Surprisingly, Schultz said that dead batteries are often the problem with trolling motor malfunction.
“There is a difference between a battery maintainer built especially for trolling motors and an automotive charger. Trolling motor maintainers are trickle chargers. They will not recharge a deeply discharged battery.
“People will let their batteries go dead over the winter, then put the maintainer, which is labeled as ‘charger,’ on them. Then they take the boat out and the trolling motor doesn’t work.
“You would be surprised how often the problem is dead batteries. The only way to really tell if a battery is bad is with a multimeter, and ninety percent of people don’t how to use one.
“Three difference sizes of batteries are sold that can be used on trolling motors: Group 24, Group 27, and Group 31. The difference is in the size of the battery and the number of amp hours — reserve minutes; how much time you can get out of a battery. Get the biggest one that you can get in the boat.”

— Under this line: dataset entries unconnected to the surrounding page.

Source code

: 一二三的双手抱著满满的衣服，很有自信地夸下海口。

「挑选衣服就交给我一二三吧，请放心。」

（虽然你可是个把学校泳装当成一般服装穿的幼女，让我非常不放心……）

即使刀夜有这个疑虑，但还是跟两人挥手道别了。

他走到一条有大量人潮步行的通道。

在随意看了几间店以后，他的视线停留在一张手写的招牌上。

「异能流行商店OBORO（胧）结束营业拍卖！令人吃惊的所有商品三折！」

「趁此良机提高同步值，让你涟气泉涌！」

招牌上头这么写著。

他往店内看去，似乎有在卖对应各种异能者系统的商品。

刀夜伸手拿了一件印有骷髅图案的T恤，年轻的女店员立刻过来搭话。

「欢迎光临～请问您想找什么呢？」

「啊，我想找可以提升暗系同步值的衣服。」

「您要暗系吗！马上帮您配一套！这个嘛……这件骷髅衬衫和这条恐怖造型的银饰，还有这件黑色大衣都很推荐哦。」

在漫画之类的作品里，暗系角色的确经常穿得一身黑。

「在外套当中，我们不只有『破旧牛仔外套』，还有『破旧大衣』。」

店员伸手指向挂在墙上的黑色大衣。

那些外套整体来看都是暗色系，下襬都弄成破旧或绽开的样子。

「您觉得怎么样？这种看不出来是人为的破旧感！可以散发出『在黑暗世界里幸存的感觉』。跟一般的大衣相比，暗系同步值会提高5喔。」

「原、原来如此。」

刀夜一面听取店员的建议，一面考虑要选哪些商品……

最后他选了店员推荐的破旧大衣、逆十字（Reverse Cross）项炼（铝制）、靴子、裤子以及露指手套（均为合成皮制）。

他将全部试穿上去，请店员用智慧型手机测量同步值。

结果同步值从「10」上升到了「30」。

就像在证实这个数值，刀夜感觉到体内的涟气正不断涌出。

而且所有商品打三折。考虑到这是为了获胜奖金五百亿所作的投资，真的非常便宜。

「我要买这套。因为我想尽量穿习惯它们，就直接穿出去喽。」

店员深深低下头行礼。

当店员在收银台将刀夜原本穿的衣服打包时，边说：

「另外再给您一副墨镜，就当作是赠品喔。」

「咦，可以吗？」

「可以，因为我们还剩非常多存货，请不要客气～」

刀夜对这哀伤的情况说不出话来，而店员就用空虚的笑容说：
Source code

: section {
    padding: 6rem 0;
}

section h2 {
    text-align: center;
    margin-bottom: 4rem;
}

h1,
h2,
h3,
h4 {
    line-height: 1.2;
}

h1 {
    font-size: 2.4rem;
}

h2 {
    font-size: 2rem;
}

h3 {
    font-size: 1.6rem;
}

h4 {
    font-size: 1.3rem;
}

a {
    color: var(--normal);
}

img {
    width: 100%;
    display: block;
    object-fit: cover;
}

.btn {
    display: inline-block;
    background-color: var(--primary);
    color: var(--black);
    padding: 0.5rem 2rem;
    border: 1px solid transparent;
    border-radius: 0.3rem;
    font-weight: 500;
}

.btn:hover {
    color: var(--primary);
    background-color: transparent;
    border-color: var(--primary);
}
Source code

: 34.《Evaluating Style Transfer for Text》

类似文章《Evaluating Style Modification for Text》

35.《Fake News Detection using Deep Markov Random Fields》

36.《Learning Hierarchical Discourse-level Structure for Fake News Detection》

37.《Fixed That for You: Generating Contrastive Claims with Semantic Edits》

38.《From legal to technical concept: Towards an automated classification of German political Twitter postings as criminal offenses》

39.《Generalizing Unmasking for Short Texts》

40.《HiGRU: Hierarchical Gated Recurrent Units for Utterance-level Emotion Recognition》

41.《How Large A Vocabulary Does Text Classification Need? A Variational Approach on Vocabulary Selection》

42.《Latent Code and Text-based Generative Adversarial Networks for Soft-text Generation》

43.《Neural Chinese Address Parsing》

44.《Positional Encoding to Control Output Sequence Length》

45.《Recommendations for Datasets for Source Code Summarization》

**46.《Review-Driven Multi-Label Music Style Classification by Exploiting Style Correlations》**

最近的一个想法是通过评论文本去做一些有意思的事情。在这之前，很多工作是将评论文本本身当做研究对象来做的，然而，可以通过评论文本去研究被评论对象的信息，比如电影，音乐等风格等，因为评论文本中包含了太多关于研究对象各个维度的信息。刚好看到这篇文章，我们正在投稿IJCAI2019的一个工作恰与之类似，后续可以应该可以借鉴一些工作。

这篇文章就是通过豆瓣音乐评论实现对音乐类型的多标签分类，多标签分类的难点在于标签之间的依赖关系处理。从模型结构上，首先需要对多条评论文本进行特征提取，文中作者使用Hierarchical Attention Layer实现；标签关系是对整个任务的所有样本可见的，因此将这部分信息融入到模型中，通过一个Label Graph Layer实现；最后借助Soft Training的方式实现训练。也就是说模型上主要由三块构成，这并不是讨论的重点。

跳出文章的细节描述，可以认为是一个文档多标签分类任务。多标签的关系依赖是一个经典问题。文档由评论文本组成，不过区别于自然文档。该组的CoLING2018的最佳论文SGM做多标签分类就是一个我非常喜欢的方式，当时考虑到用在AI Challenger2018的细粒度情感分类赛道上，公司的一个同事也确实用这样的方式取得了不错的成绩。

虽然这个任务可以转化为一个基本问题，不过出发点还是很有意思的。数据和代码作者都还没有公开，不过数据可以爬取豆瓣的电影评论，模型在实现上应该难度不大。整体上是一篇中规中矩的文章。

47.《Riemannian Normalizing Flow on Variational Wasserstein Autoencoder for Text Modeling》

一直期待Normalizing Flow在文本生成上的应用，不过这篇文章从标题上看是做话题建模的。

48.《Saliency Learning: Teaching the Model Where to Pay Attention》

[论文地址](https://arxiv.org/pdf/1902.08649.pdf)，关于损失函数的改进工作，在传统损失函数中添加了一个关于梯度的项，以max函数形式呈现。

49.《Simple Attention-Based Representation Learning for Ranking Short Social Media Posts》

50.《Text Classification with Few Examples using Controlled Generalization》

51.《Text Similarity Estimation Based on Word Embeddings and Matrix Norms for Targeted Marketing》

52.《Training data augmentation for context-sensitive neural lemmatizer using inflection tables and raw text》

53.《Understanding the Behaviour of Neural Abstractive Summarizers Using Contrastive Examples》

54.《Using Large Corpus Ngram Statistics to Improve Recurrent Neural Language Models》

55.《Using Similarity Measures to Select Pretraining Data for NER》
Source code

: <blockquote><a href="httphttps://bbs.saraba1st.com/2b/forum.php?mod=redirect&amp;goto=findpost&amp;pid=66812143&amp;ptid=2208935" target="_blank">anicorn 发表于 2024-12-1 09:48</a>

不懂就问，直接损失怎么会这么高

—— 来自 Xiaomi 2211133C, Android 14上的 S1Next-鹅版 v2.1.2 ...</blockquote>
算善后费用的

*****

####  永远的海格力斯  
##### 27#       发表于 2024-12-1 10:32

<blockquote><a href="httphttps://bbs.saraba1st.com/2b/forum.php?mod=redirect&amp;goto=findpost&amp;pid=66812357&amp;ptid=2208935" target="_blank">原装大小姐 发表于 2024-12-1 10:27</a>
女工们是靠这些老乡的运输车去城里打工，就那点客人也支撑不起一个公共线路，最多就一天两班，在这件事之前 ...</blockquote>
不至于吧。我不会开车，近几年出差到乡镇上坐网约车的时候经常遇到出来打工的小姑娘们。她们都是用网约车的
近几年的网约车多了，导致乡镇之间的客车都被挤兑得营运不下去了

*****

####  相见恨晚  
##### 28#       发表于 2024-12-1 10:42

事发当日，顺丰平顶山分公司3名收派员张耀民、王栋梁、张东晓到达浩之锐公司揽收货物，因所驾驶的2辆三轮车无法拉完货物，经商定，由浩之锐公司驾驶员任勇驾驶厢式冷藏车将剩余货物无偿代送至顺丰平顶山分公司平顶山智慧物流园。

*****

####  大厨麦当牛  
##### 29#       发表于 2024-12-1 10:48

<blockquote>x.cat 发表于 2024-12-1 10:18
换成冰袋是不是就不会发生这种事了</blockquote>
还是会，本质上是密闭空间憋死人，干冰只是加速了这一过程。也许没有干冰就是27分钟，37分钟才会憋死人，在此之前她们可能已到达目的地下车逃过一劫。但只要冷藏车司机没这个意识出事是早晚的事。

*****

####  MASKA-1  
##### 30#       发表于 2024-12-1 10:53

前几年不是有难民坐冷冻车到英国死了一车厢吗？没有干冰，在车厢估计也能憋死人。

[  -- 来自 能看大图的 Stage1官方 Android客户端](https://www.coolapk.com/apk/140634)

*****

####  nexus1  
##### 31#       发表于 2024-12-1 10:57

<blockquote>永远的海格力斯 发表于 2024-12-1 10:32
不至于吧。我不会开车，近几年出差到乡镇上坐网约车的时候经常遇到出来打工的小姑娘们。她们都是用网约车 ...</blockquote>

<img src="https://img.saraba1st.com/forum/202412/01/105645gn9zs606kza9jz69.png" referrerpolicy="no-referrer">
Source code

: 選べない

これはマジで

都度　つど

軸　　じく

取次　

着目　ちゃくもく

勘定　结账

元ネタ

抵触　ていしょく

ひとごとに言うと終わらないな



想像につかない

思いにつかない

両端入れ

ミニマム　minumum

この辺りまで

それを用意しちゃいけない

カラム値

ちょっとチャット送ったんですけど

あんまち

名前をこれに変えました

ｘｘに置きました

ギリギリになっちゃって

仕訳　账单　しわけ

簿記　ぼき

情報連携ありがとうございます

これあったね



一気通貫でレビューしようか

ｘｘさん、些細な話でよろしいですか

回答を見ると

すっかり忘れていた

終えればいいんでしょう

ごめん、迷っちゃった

While Schultz was quick to admit that he isn’t a battery expert, batteries are obviously important for trolling motors. Three kinds of batteries suitable for trolling motors exist now, he said: lead acid, AGM (absorbent glass mat), and gel-cell.
The latter two have some advantages for trolling motor use, including the fact that they are “maintenance-free,” but they cost substantially more, starting at $200 each and going up. Lead-acid batteries start at $120.
“Most people want the cheapest they can get,” he said frankly. “So 95 percent of what I install are series 27 lead-acid batteries.”
Why not series 31? “They are substantially larger and often will not fit in the space available in the boat.
“Battery choice is one thing, but the worst thing that you can do to any battery is not check its fluid level and charge it when it is low.
“Thirty percent of the time, I find that batteries are the problem when a trolling motor doesn’t work!”